Remaining performance obligations, on a constant currency basis, rose 25% year over year to $14 billion after adjusting for forex.

Operating Details

In the fourth quarter, the non-GAAP gross margin was 82.5%, which expanded 140 bps on a year-over-year basis.

Subscription gross margin of 85.8% expanded 70 bps year over year. Professional services and other gross margins were 6.3% compared with the year-ago quarter’s figure of 15.4%.

Total operating expenses, on a non-GAAP basis, were $1.06 billion in the reported quarter, up 12.1% year over year. As a percentage of revenues, operating expenses decreased 390 bps on a year-over-year basis.

ServiceNow’s non-GAAP operating margin expanded 530 bps on a year-over-year basis to 28%.

Balance Sheet & Cash Flow

As of Dec 31, 2022, ServiceNow had cash and cash equivalents and short-term investments of $4.28 billion compared with $3.96 billion as of Sep 30, 2022.

During the reported quarter, cash from operations was $1.16 billion compared with $265 million in the previous quarter.
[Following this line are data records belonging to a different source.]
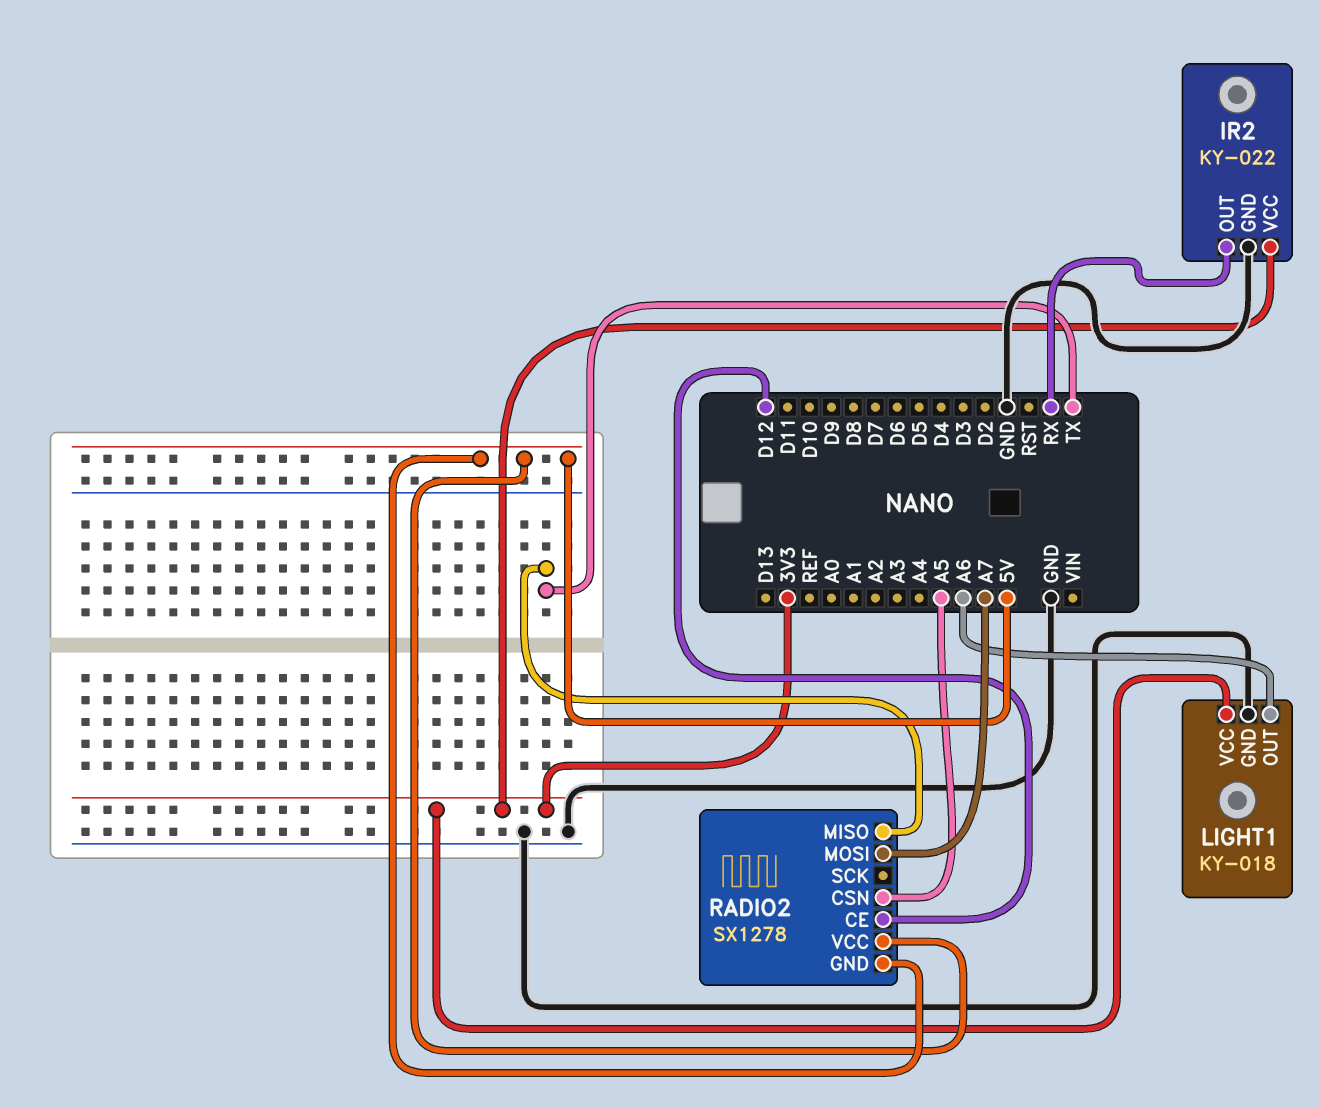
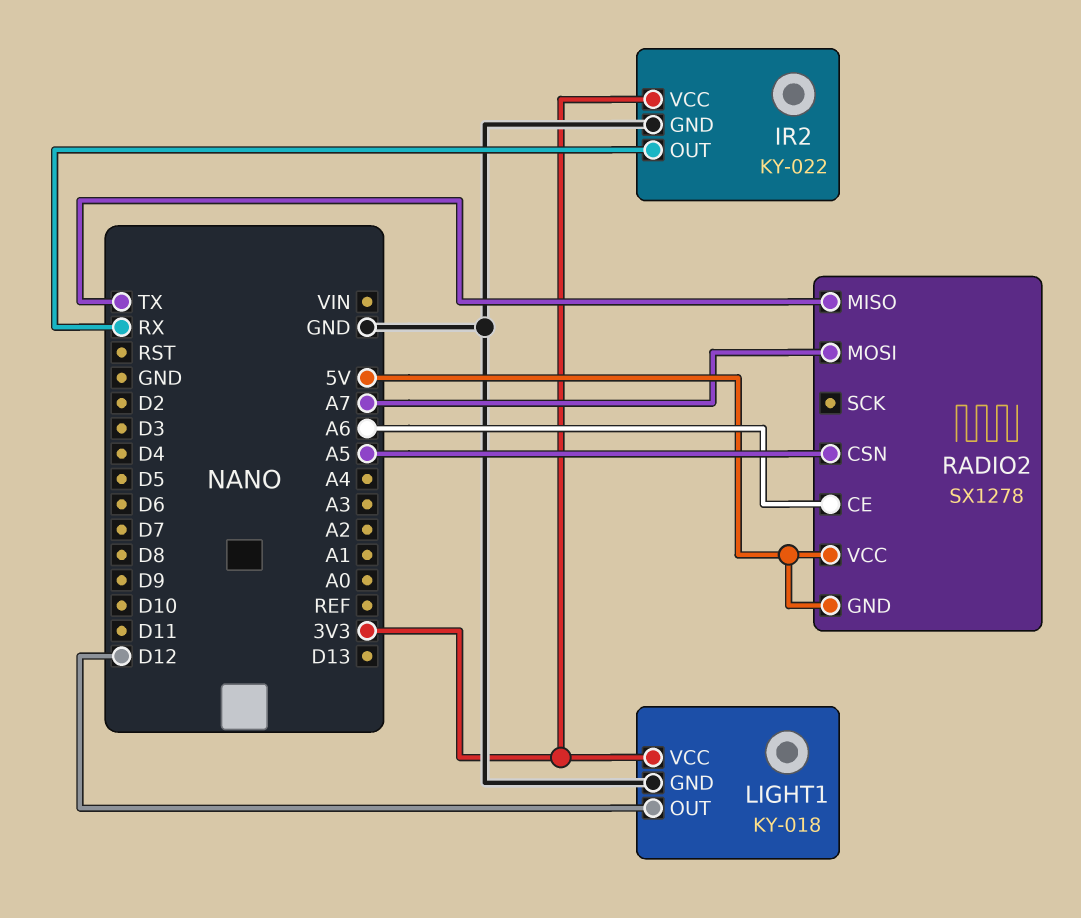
LIGHT1 pin OUT: A6 -> D12
RADIO2 pin CE: D12 -> A6

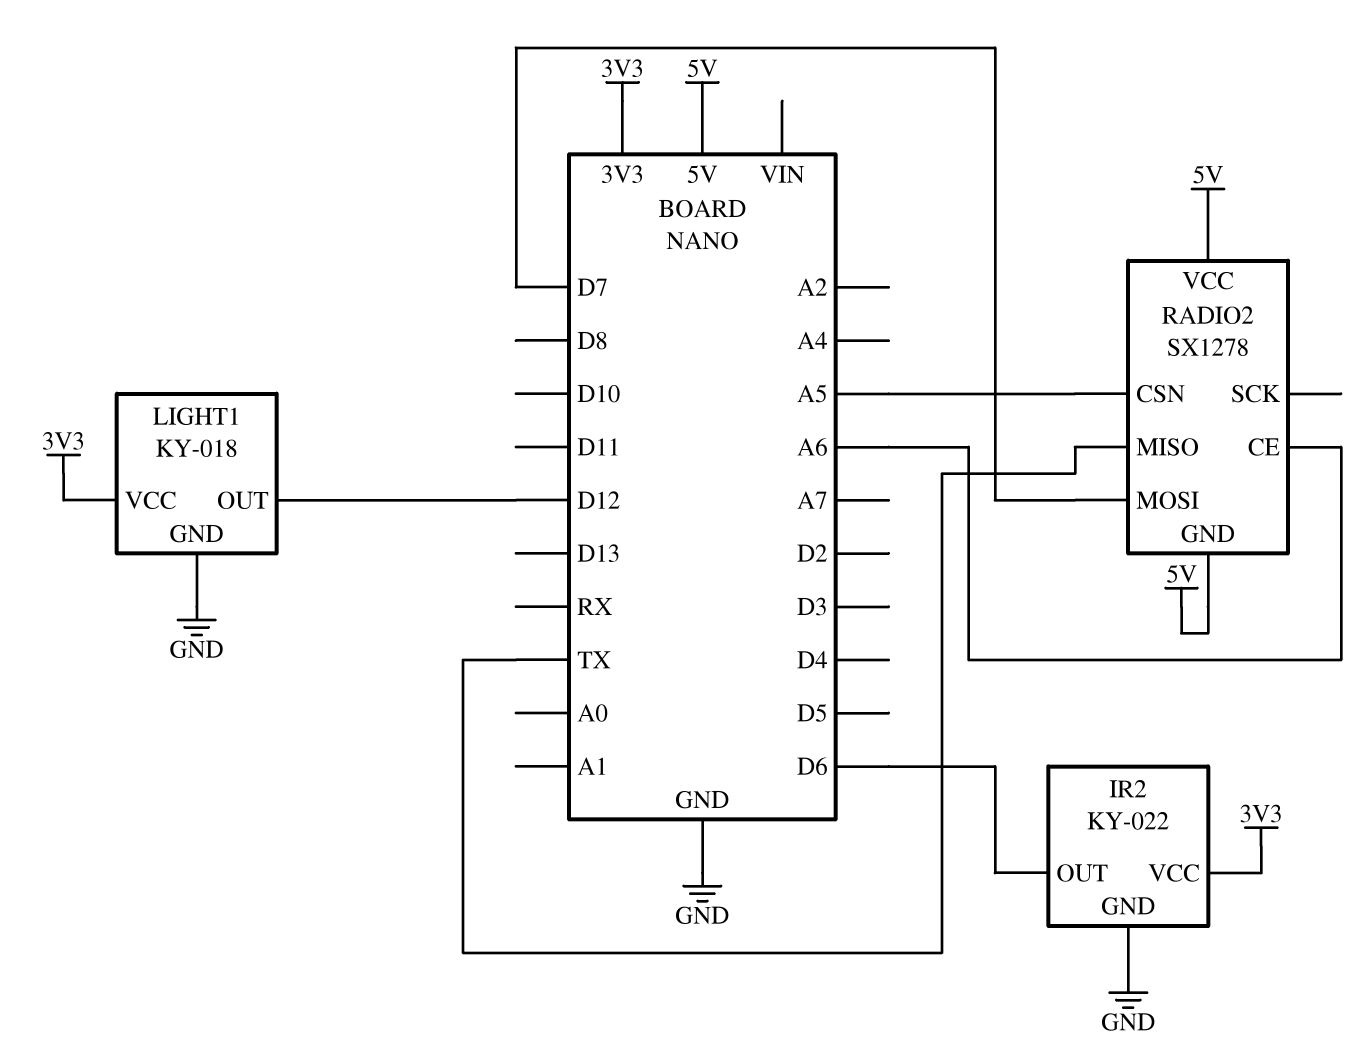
IR2 pin OUT: RX -> D6
RADIO2 pin MOSI: A7 -> D7

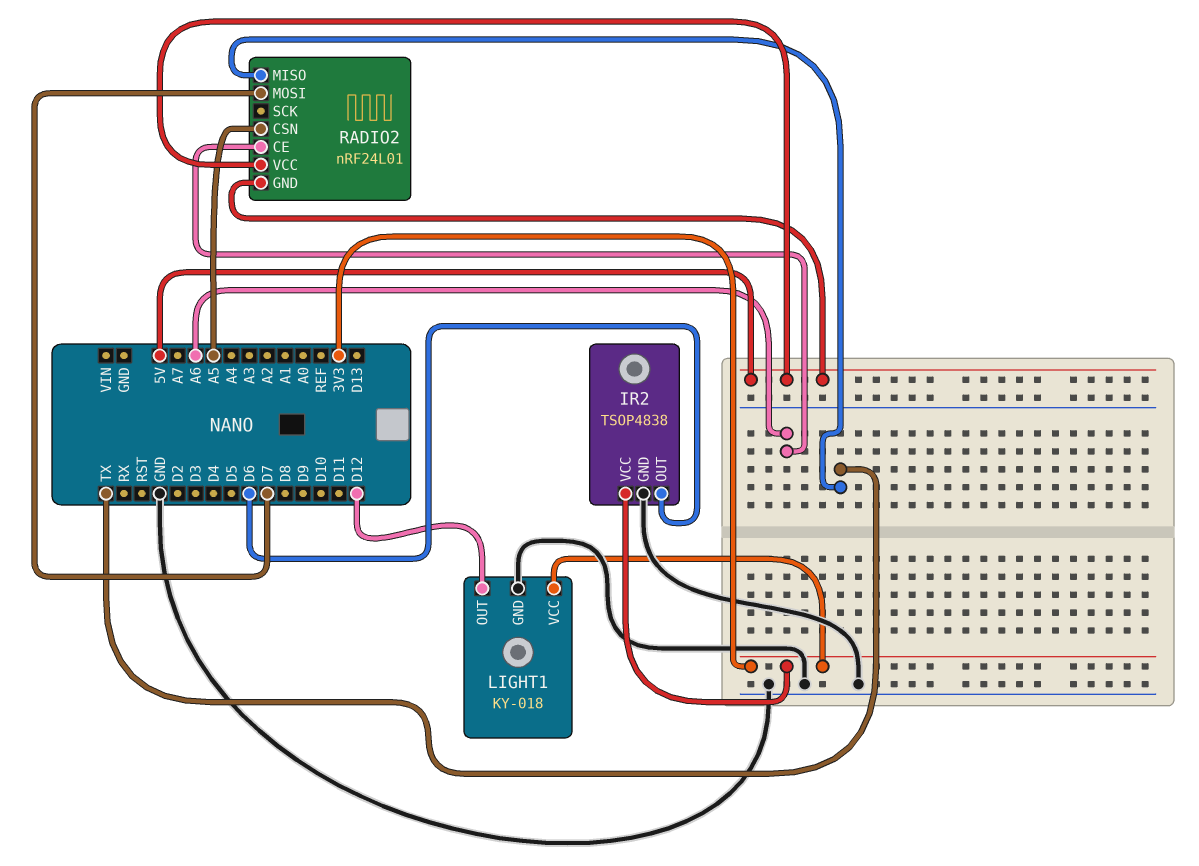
IR2: KY-022 -> TSOP4838
RADIO2: SX1278 -> nRF24L01

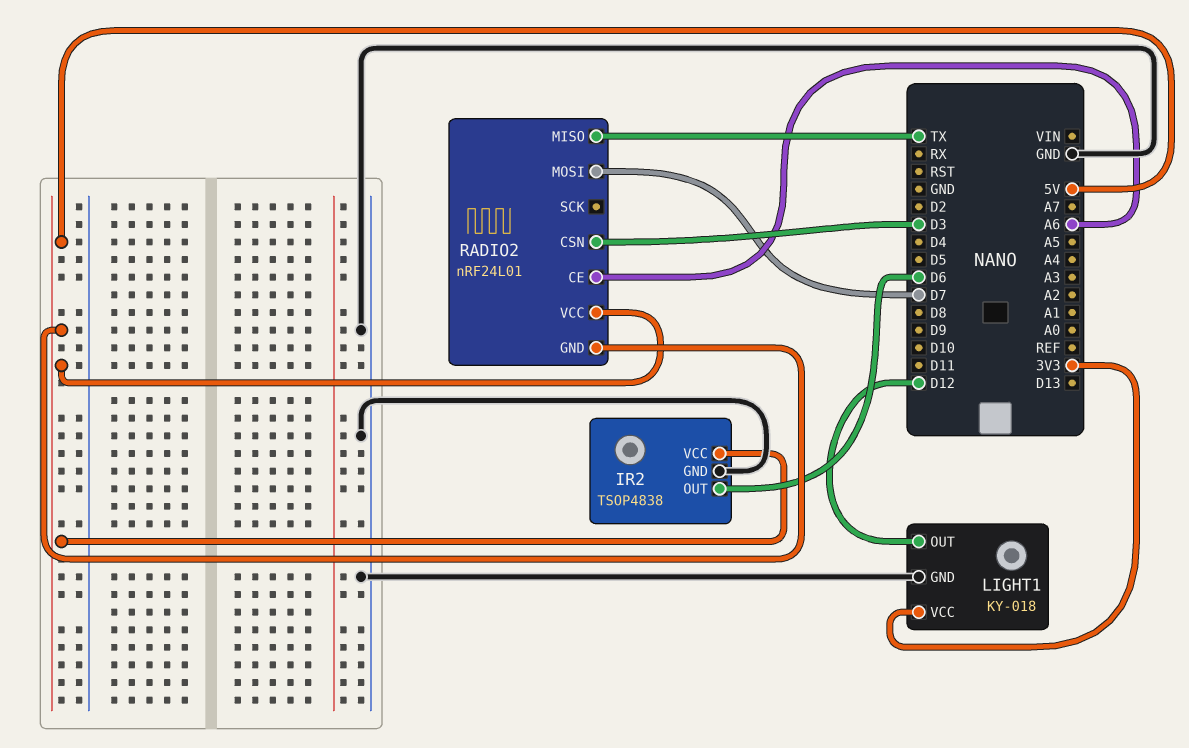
IR2 pin VCC: 3V3 -> 5V
RADIO2 pin CSN: A5 -> D3

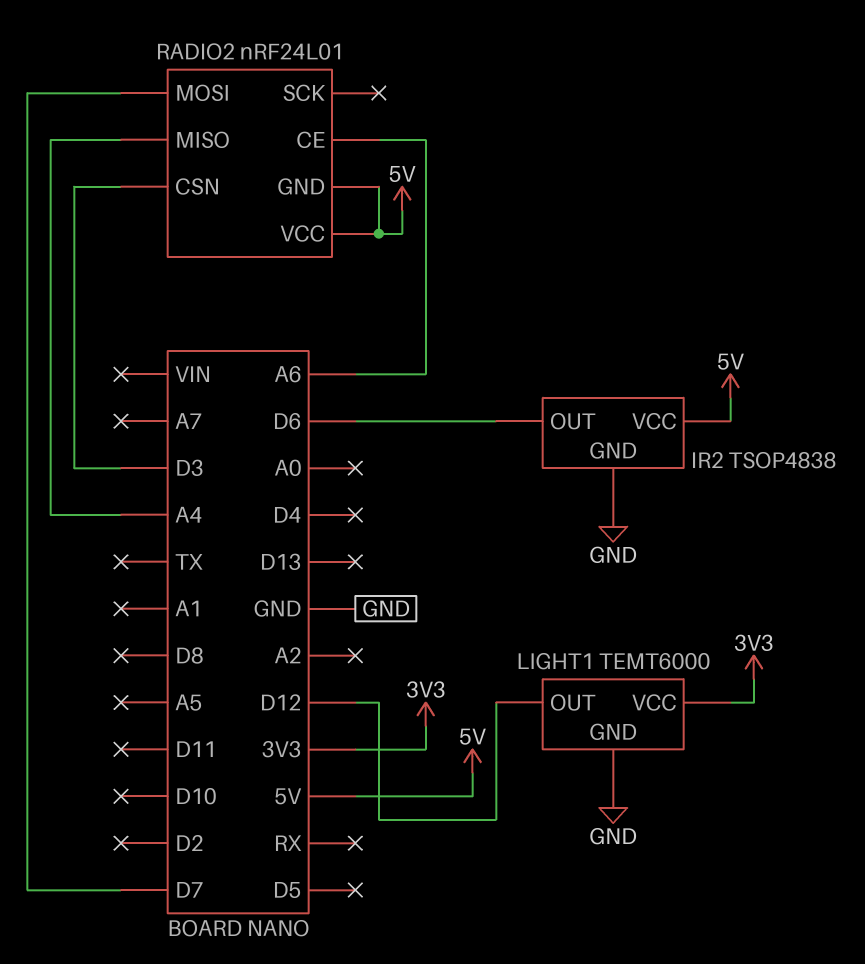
LIGHT1: KY-018 -> TEMT6000
RADIO2 pin MISO: TX -> A4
ServiceNow generated a free cash flow of $1.02 billion in the reported quarter, up from $103 million reported in the prior quarter.


For first-quarter 2023, subscription revenues are projected between $1.990 billion and $2 billion, suggesting an improvement in the range of 22-22.5% year over year on a GAAP basis. At constant currency, subscription revenues are expected to grow in the 25-25.5% range.

cRPO is expected to grow 24% year over year on a non-GAAP basis and 21% on a GAAP basis.

ServiceNow expects the non-GAAP operating margin to be 24%.

For 2023, ServiceNow expects subscription revenues to be $8.440-$8.500 billion, which suggests a rise of 22.5-23.5% over 2022 on a GAAP basis. At constant currency, subscription revenues are expected to grow between 22.5% and 23.5% over 2022.

ServiceNow expects non-GAAP subscription gross margin to be 84% and non-GAAP operating margin to be 26%. Moreover, free cash flow margin is expected to be 30%.

How Have Estimates Been Moving Since Then?

In the past month, investors have witnessed a downward trend in estimates review.

The consensus estimate has shifted -21.01% due to these changes.

VGM Scores

Currently, ServiceNow has a great Growth Score of A, though it is lagging a lot on the Momentum Score front with a C. Charting a somewhat similar path, the stock was allocated a grade of D on the value side, putting it in the bottom 40% for this investment strategy.

Overall, the stock has an aggregate VGM Score of B. If you aren't focused on one strategy, this score is the one you should be interested in.


Estimates have been broadly trending downward for the stock, and the magnitude of these revisions indicates a downward shift. Notably, ServiceNow has a Zacks Rank #2 (Buy). We expect an above average return from the stock in the next few months.